Anna Roth
Assistant Director of Redesign
Contra Costa Regional Medical Center
"I would like to think that when I'm concerned with systems, I have not lost the experience there at the bedside." (1:04)
I'm Anna Roth and I am a nurse and I am the Assistant Director of System Redesign for Contra Costa Regional Medical Center. Contra Costa is a 166-bed community hospital. We are a safety net hospital, so we're “county.” We service the underserved population particularly and anyone really in Contra Costa in need. We have some of the most affluent communities in the California-San Francisco Bay Area to some of the most marginalized communities, so we kind of cover the gamut. Our facility really provides primary care and we contract out services with many of the specialty hospitals in the area.
I do think that I was kind of a big picture thinker when I was a nurse, but I also would like to think that now when I'm concerned with systems that I still have not lost the patient care experience and the individual experience there at the bedside. So, for me, this has been a very rewarding way to bring those two things together.
"We really do things in an unconventional way." (0:59)
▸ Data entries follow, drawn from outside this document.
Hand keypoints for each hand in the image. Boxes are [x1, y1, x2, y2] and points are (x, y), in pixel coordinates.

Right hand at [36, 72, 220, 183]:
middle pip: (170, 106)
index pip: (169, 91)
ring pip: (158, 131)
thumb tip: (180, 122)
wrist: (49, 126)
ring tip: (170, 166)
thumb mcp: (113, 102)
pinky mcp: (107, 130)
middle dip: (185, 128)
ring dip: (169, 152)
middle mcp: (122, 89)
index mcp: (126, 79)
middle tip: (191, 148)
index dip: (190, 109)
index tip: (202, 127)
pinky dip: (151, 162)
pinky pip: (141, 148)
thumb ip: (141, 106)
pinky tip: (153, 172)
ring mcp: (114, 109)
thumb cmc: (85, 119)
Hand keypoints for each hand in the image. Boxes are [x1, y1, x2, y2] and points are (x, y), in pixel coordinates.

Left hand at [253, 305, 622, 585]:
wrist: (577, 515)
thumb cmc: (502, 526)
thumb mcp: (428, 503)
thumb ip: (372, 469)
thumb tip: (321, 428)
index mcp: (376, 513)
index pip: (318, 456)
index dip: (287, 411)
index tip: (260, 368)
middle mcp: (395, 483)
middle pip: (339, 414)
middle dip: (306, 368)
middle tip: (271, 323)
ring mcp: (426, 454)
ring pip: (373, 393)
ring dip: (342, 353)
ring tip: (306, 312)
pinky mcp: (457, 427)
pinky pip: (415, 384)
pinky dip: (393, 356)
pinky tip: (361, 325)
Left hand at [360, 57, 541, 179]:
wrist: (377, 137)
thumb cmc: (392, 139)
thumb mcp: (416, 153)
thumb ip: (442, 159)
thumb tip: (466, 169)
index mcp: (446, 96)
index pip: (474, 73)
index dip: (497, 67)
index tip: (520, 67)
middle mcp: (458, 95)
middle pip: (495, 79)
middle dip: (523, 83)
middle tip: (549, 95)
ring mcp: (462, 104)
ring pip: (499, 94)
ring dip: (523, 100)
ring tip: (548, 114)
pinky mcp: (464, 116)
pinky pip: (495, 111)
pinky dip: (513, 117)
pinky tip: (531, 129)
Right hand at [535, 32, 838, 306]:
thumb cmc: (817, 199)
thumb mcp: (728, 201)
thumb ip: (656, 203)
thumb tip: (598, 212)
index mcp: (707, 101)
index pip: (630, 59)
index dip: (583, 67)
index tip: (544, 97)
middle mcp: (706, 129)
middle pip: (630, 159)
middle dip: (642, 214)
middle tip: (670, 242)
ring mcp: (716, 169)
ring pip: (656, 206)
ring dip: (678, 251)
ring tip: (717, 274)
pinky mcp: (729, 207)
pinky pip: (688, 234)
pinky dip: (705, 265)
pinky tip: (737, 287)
I think that what I'm the most proud of and what I'd like to highlight in our organization is the cultural transformation that sort of has followed or has come out of our work. We've really sort of left rank at the door, which has allowed us to kind of have all kinds of creative thinking emerge. We really do things in an unconventional way. We did not use a nurse, a pharmacist, or a doctor to lead our medication reconciliation team, but we did, in fact, use someone who had experience working with teams that we knew that in the past she had brought up an appointment system for us. So we sent her to the [IHI] Improvement Advisor training, which turned out to give us a huge return on investment. She has taught us so much about how to run teams and that team particularly has experienced, I think, a lot of its initial success due to the fact that she is now an experienced Improvement Advisor. So we've been able to use her in other teams as well.
"We have really embraced disclosure and realized that that goes with collaboration." (0:59)
I think we now really truly value the multidisciplinary team. I think we were physician-driven prior. Sometimes nurse-driven depending on what the topic was, and every team that we use now is multidisciplinary, every team. We have really embraced disclosure and realized that that kind of goes with collaboration. You can't really truly collaborate unless you're willing to disclose.
So we may disclose barriers and challenges with other facilities, with even patients and families that we didn't before. We may talk on an IHI call. We're much more candid than we used to be. I think the use of candor even within team meetings has become an acceptable way of communication, where prior you may want to be politically correct. You may worry about what you're saying. I mean we're not just loose cannons, but we certainly use candor and critical conversations and have those crucial conversations a lot more than we used to.
"Sometimes it's hard to listen to those things from the front lines because we don't want to hear it." (1:14)
Instead of administration just pushing down ideas, we've allowed ideas to emerge from the front lines and I think that wasn't done before. Sometimes it was, but I think it's truly done now. Sometimes it's hard to listen to those things from the front lines because we don't want to hear it. Facing those brutal facts of what's going on, what's going wrong; people's feelings of despair and frustration out on the floors. This is hard to hear and hard to resist to make a knee-jerk edict and allow sort of the process to guide itself.
I'm not sure how we compare to other hospitals. We have found when we reach out and we talk to them, they talk back to us. I think that everybody, the entire community that we're engaging with right now, is pretty much at the same place. We've heard from other people that they get a kick out of us because we're pretty candid and we're very open. But we're humbled by that statement, because we've found that everyone has been sharing and open. You know we’re the smaller hospital in the community, and sometimes we'll have larger medical centers come to us and ask us things, which is kind of a role reversal for us. Because we're a little bit smaller, we can test things quicker. We've now realized we have some strengths we weren't aware of before.
"We can be excellent in providing common things." (0:55)
Our CEO explicitly wanted to challenge the victim mentality that our organization sort of fell into, the “helpless hopeless” — no more. We can be bold. We have something to contribute. We can be excellent in providing common things. In fact, we will do common things uncommonly well. So these were explicit sort of strategies that he had and myths he wanted to bust that safety net hospitals could do this. We spent quite a bit of time trying to determine what should our strategic plan be and we just decided “improvement” and “quality” — that was it. It will all center around that. We have embedded that in every initiative we have worked on, no matter what role we’ve played, whether it's been coach or developer or implementer or educator. We've stuck by those simple rules and then kind of just allowed the space so people could be creative.